I've looked through and tried these:

https://stackoverflow.com/questions/44180595/tcpslaveagentlistener-not-found-on-jenkins-serverhttps://stackoverflow.com/questions/58719522/tcpslaveagentlistener-is-invalid-404-not-found https://github.com/jenkinsci/docker/issues/788 https://programmer.ink/think/installing-jenkins-on-k8s-and-common-problems.htmlhttps://issues.jenkins.io/browse/JENKINS-63832

What you expected to happen:

How to reproduce it (as minimally and precisely as possible):

Anything else we need to know:

josiahhaswell commented 3 years ago

Have you tried using the Kubernetes internal service DNS names? Jenkins URL should be http://jenkins.<namespace>.svc.cluster.local:8080 and the tunnel should be jenkins.<namespace>.svc.cluster.local:50000

Example working configuration:

image

stale[bot] commented 3 years ago

This issue has been automatically marked as stale because it has not had recent activity.
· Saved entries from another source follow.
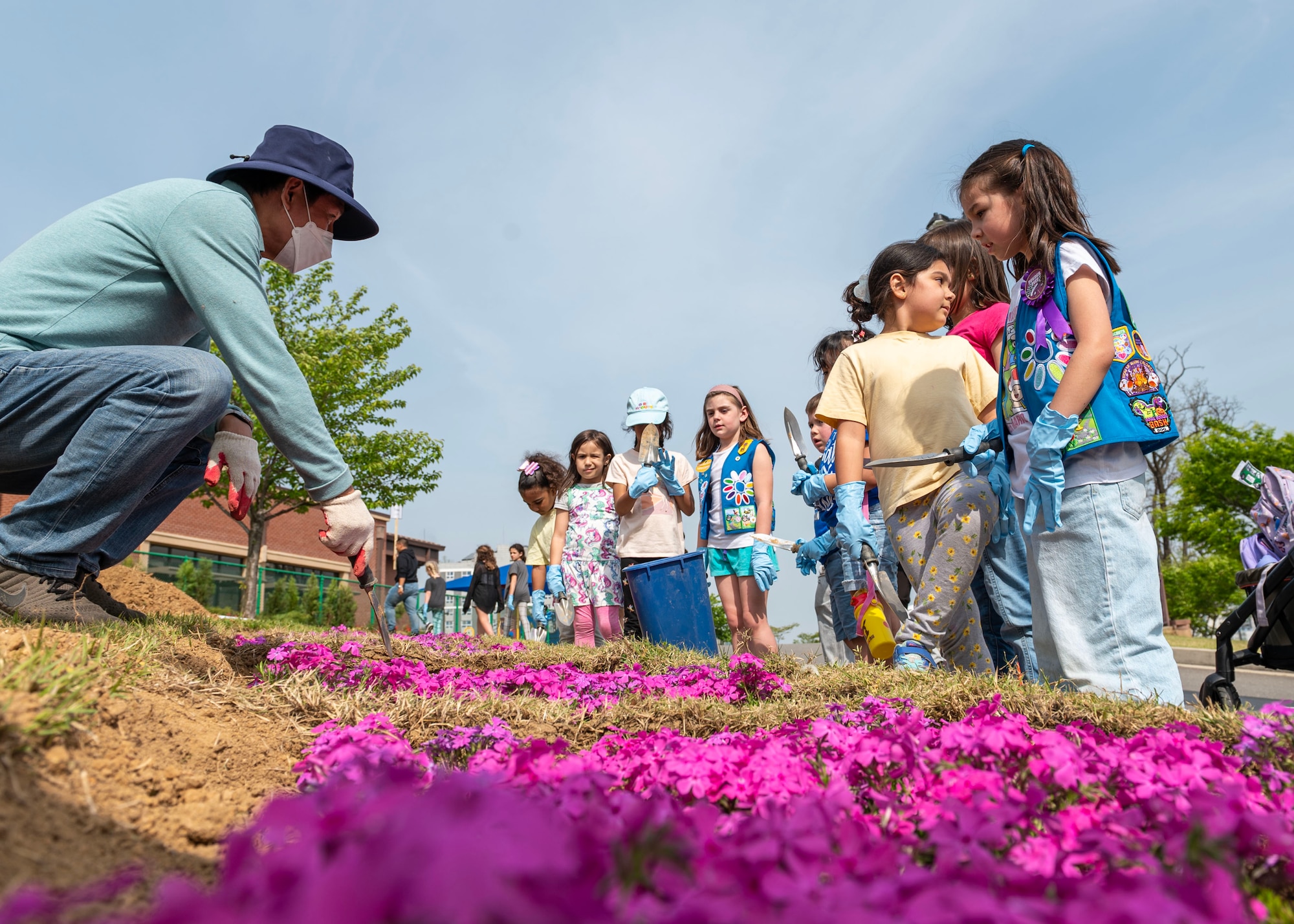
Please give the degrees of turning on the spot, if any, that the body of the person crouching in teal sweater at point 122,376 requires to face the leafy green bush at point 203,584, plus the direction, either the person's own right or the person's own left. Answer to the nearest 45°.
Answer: approximately 90° to the person's own left

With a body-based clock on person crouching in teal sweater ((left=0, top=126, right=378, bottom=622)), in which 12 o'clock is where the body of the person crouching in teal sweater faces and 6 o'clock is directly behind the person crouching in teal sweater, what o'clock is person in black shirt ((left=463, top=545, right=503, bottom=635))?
The person in black shirt is roughly at 10 o'clock from the person crouching in teal sweater.

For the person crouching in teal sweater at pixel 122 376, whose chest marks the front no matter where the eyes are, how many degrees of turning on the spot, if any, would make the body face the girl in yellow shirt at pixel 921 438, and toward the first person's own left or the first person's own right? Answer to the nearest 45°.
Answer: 0° — they already face them

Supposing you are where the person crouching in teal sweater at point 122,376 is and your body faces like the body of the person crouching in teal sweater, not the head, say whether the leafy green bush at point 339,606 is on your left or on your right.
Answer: on your left

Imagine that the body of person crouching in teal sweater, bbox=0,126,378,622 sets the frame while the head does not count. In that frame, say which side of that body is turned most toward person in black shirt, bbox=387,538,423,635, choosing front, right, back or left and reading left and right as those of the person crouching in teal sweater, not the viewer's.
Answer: left

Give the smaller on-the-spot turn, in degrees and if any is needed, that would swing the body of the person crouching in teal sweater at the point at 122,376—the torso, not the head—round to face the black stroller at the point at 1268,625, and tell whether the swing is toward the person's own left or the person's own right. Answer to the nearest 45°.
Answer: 0° — they already face it

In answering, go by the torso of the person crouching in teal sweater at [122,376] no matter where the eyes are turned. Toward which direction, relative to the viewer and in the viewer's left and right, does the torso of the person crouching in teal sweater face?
facing to the right of the viewer

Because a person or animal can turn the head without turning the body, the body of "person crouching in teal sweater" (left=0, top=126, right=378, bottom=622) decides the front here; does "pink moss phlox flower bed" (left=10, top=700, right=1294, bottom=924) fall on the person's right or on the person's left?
on the person's right

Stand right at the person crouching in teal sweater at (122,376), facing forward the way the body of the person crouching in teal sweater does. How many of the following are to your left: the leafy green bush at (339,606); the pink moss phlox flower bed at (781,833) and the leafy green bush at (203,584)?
2

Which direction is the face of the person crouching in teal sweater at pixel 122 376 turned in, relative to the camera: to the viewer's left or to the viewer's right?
to the viewer's right

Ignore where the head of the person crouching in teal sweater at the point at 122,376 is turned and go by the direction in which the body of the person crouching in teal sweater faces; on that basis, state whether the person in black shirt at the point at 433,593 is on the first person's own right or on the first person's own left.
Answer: on the first person's own left
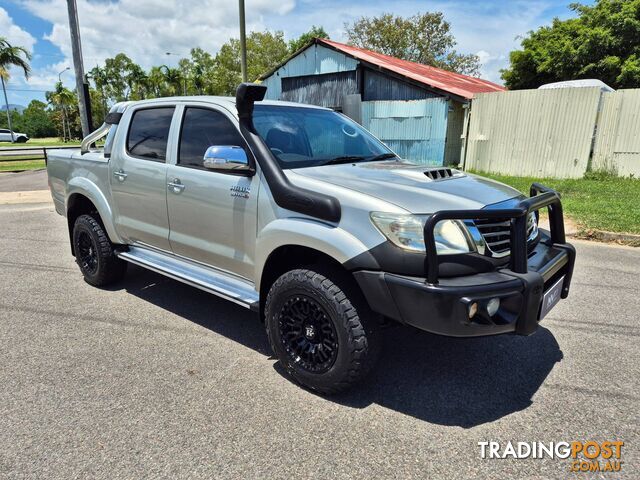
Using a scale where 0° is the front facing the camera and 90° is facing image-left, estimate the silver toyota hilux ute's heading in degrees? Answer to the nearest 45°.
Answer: approximately 315°

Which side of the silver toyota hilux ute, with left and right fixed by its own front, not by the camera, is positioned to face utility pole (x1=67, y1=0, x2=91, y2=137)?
back

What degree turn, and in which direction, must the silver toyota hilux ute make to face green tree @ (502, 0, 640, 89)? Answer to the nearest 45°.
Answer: approximately 90° to its left
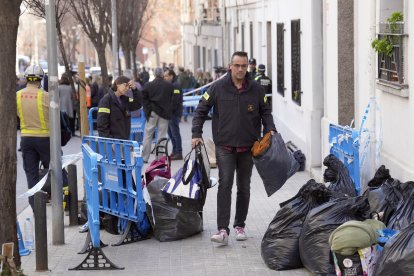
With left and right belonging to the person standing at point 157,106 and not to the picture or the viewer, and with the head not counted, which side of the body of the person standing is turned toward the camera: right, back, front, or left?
back

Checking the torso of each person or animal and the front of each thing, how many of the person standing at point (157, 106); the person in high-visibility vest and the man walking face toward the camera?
1

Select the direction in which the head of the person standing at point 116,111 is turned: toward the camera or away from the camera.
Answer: toward the camera

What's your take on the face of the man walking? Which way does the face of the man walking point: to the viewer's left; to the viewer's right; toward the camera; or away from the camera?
toward the camera

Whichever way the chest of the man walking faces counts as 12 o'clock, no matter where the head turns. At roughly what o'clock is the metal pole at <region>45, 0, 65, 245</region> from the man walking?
The metal pole is roughly at 3 o'clock from the man walking.

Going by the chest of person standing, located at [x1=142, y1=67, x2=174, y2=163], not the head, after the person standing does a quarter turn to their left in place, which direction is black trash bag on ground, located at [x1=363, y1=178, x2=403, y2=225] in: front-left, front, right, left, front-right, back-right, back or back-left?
left

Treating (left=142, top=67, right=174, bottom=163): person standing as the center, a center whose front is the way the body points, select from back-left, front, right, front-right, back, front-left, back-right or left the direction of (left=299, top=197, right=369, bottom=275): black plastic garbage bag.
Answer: back

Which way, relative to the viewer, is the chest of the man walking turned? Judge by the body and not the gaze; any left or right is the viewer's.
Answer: facing the viewer
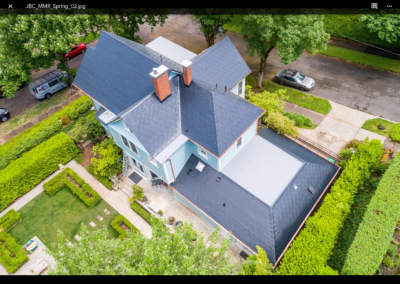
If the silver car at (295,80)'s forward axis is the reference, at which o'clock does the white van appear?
The white van is roughly at 4 o'clock from the silver car.

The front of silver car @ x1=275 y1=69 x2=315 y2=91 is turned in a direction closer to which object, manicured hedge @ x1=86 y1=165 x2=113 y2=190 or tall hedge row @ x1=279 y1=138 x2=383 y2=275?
the tall hedge row

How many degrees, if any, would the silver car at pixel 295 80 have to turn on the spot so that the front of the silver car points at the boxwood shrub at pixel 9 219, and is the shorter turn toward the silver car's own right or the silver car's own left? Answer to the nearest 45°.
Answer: approximately 90° to the silver car's own right

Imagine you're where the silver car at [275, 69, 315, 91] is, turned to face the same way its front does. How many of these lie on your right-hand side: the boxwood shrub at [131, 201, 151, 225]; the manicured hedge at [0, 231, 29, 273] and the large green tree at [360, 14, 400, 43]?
2

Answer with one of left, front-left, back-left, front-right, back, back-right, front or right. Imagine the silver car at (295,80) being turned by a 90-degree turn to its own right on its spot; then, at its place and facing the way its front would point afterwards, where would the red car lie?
front-right

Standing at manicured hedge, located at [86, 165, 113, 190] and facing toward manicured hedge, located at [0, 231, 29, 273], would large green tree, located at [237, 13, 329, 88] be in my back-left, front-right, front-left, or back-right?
back-left

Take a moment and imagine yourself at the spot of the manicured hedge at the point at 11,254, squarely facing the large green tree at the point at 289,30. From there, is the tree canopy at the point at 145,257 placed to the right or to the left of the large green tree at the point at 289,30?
right

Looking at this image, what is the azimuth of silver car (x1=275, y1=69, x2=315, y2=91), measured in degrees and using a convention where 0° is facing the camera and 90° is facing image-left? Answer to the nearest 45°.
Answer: approximately 315°
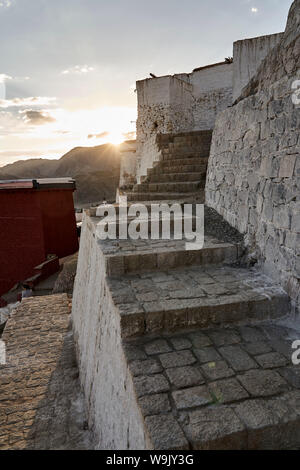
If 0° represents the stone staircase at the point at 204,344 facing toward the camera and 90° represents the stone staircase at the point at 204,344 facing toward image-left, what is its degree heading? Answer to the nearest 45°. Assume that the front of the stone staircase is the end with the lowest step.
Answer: approximately 0°

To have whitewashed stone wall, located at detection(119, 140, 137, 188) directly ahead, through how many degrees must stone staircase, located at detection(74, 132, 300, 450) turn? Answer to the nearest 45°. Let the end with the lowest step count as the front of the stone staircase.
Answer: approximately 180°

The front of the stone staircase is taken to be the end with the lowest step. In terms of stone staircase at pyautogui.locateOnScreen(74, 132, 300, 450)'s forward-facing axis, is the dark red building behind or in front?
behind

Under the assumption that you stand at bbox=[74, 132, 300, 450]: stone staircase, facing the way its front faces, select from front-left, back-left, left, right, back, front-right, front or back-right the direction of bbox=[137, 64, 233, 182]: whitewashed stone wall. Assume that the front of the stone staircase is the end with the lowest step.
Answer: back

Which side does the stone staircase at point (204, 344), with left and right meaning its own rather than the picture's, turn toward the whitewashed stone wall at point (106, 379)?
right

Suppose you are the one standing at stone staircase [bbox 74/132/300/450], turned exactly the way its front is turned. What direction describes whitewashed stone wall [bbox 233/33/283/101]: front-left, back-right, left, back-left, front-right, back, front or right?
back

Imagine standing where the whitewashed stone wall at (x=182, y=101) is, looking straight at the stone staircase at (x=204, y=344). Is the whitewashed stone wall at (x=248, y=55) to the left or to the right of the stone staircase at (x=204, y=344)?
left
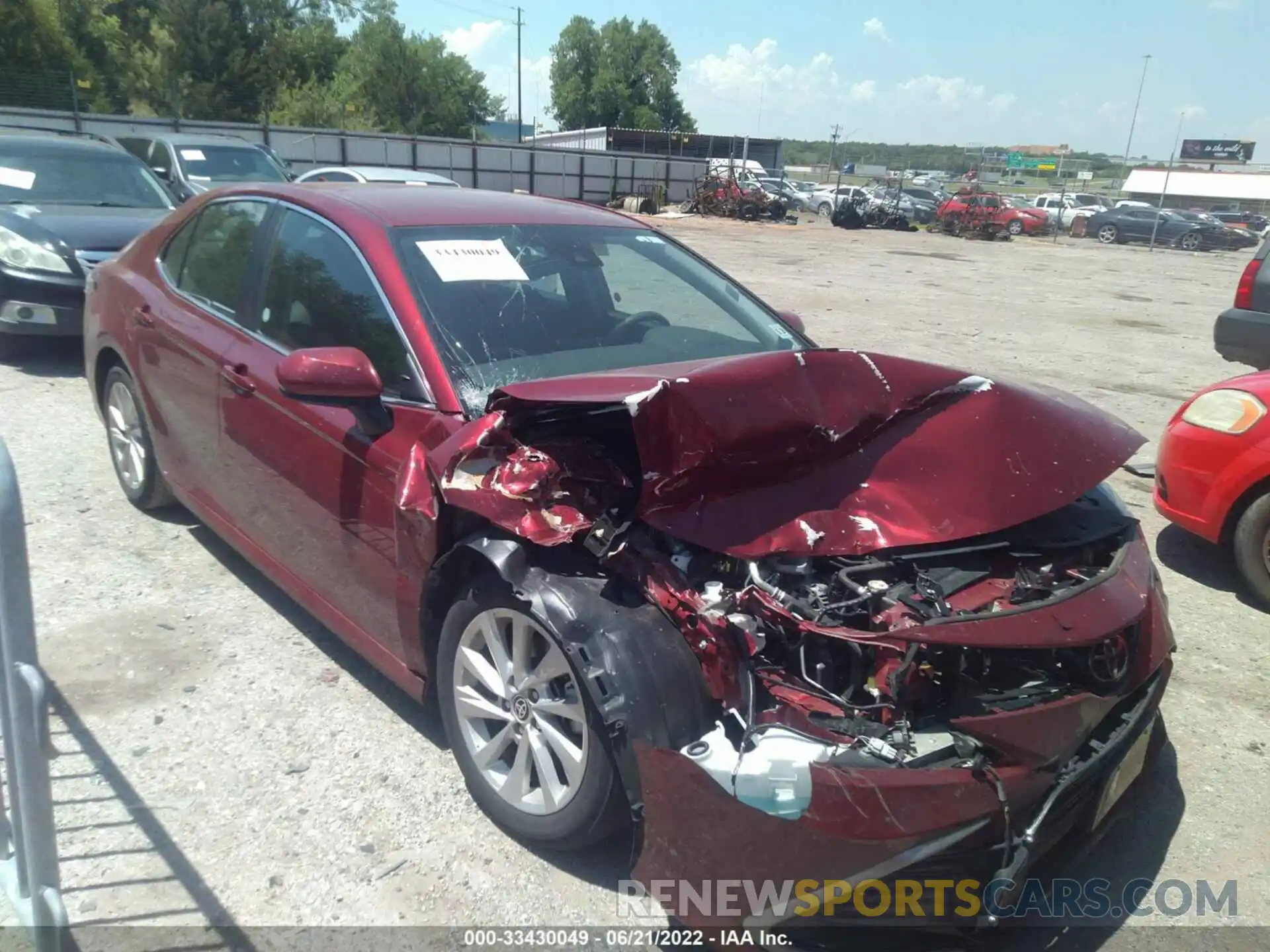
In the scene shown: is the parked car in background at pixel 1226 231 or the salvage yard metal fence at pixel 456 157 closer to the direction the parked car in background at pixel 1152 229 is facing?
the parked car in background

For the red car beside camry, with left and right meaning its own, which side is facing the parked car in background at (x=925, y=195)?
right

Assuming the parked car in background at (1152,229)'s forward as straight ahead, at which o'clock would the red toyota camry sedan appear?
The red toyota camry sedan is roughly at 3 o'clock from the parked car in background.

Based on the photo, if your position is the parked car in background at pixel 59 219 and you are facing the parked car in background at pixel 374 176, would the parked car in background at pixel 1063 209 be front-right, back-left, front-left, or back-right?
front-right

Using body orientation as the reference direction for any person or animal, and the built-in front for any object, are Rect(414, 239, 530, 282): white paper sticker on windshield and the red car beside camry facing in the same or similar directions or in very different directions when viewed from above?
very different directions

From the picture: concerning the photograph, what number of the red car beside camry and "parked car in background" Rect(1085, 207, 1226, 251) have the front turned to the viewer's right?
1

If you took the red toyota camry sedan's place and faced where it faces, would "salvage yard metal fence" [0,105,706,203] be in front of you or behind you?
behind

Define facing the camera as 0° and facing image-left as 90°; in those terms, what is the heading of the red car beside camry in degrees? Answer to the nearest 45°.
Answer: approximately 90°

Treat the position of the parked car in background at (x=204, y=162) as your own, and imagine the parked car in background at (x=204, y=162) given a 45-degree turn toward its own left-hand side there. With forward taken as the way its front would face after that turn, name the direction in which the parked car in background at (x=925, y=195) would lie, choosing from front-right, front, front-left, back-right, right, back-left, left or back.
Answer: front-left

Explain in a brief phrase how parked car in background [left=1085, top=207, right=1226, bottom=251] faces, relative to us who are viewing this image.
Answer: facing to the right of the viewer

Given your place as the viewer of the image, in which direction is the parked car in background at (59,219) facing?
facing the viewer and to the right of the viewer
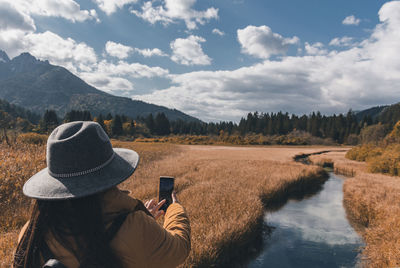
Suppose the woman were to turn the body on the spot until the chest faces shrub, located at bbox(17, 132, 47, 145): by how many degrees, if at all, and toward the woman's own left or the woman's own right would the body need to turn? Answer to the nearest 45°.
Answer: approximately 45° to the woman's own left

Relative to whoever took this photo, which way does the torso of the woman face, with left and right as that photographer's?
facing away from the viewer and to the right of the viewer

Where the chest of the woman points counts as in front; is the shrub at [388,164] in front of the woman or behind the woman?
in front
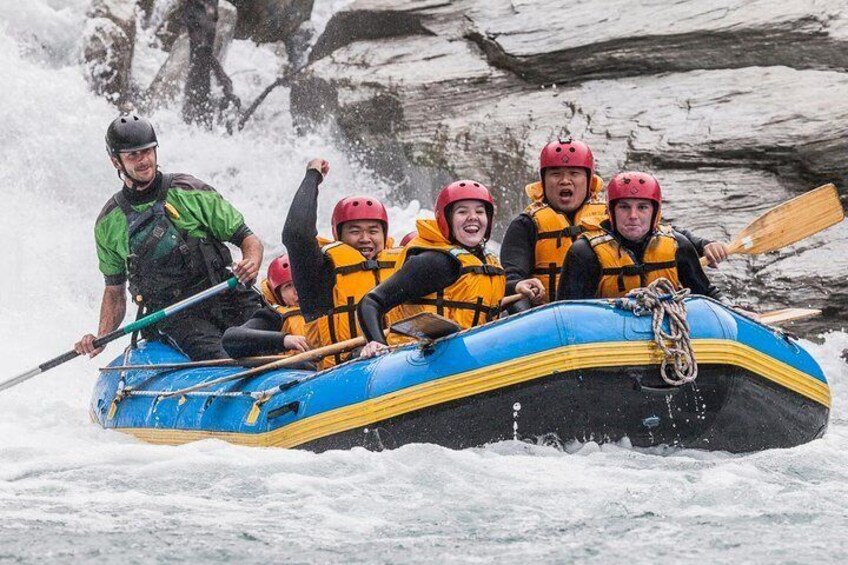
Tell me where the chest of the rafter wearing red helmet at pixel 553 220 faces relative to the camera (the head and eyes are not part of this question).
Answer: toward the camera

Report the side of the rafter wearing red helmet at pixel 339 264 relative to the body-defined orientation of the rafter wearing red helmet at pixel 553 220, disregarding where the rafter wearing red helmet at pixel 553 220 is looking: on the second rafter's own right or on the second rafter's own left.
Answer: on the second rafter's own right

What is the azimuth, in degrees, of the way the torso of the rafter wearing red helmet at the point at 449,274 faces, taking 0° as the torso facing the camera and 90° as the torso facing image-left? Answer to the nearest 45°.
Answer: approximately 315°

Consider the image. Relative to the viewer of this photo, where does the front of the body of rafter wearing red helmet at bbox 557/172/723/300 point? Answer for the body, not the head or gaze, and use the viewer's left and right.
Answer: facing the viewer

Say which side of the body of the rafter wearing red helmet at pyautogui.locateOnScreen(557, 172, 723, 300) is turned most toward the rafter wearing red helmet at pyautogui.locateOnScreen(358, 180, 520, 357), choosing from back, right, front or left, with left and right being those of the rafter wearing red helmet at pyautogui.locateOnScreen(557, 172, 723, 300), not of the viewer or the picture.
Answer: right
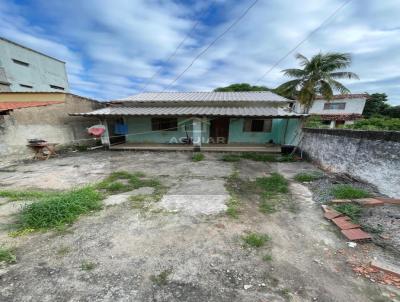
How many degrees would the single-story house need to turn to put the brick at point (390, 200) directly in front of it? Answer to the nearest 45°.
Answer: approximately 45° to its left

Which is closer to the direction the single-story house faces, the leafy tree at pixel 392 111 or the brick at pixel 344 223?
the brick

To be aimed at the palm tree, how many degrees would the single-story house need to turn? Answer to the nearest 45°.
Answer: approximately 90° to its left

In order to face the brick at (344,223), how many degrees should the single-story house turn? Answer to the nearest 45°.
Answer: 0° — it already faces it

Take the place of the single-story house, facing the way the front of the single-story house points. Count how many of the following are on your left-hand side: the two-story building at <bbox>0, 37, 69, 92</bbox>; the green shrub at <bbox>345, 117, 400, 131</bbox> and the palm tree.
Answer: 2

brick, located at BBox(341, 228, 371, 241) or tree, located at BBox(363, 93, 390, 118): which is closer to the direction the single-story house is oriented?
the brick

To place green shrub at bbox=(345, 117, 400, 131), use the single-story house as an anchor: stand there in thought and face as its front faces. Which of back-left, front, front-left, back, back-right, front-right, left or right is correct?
left

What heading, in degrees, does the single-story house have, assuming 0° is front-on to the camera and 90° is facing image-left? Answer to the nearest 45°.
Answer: approximately 0°

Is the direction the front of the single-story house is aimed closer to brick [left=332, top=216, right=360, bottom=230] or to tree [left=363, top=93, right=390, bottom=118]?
the brick

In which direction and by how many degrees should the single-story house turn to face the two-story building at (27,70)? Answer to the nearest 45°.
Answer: approximately 90° to its right
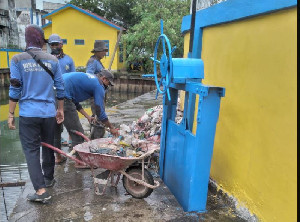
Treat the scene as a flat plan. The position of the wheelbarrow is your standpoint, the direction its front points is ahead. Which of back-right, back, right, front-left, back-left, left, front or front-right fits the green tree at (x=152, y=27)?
back-left

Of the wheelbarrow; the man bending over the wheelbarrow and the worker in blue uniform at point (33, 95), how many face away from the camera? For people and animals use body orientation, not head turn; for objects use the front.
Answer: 1

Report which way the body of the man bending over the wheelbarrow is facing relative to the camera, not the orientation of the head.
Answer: to the viewer's right

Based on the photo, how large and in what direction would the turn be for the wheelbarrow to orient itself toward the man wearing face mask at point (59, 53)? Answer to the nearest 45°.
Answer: approximately 180°

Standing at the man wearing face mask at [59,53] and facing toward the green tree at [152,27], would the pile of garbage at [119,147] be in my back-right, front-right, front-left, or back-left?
back-right

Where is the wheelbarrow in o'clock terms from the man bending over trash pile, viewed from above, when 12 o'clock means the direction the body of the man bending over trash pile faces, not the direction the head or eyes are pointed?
The wheelbarrow is roughly at 2 o'clock from the man bending over trash pile.

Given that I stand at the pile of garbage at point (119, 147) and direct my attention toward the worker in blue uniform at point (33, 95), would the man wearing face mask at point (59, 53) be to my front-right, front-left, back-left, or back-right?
front-right

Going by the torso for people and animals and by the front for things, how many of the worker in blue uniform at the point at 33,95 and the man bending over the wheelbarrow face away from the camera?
1

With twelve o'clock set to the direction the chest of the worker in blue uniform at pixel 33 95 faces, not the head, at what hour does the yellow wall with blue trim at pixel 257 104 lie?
The yellow wall with blue trim is roughly at 4 o'clock from the worker in blue uniform.

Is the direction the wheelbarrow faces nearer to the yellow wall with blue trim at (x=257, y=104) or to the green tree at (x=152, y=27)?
the yellow wall with blue trim

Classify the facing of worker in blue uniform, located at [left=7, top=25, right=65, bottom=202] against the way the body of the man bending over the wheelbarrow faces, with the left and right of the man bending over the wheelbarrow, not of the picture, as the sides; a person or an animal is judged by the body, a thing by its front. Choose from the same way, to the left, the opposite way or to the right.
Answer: to the left

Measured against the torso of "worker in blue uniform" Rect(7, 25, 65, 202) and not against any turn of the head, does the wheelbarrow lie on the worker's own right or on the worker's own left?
on the worker's own right

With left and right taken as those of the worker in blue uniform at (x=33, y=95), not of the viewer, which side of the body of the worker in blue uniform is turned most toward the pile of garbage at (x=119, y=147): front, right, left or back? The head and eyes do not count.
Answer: right

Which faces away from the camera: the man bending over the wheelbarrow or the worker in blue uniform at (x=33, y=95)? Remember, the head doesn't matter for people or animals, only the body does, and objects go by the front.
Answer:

It will be closed if no further activity occurs. Any further update will cause the issue/pull request to no longer be considered stale. Thank you for your contributions.

stale[bot] commented 3 years ago

This issue is being automatically closed due to inactivity.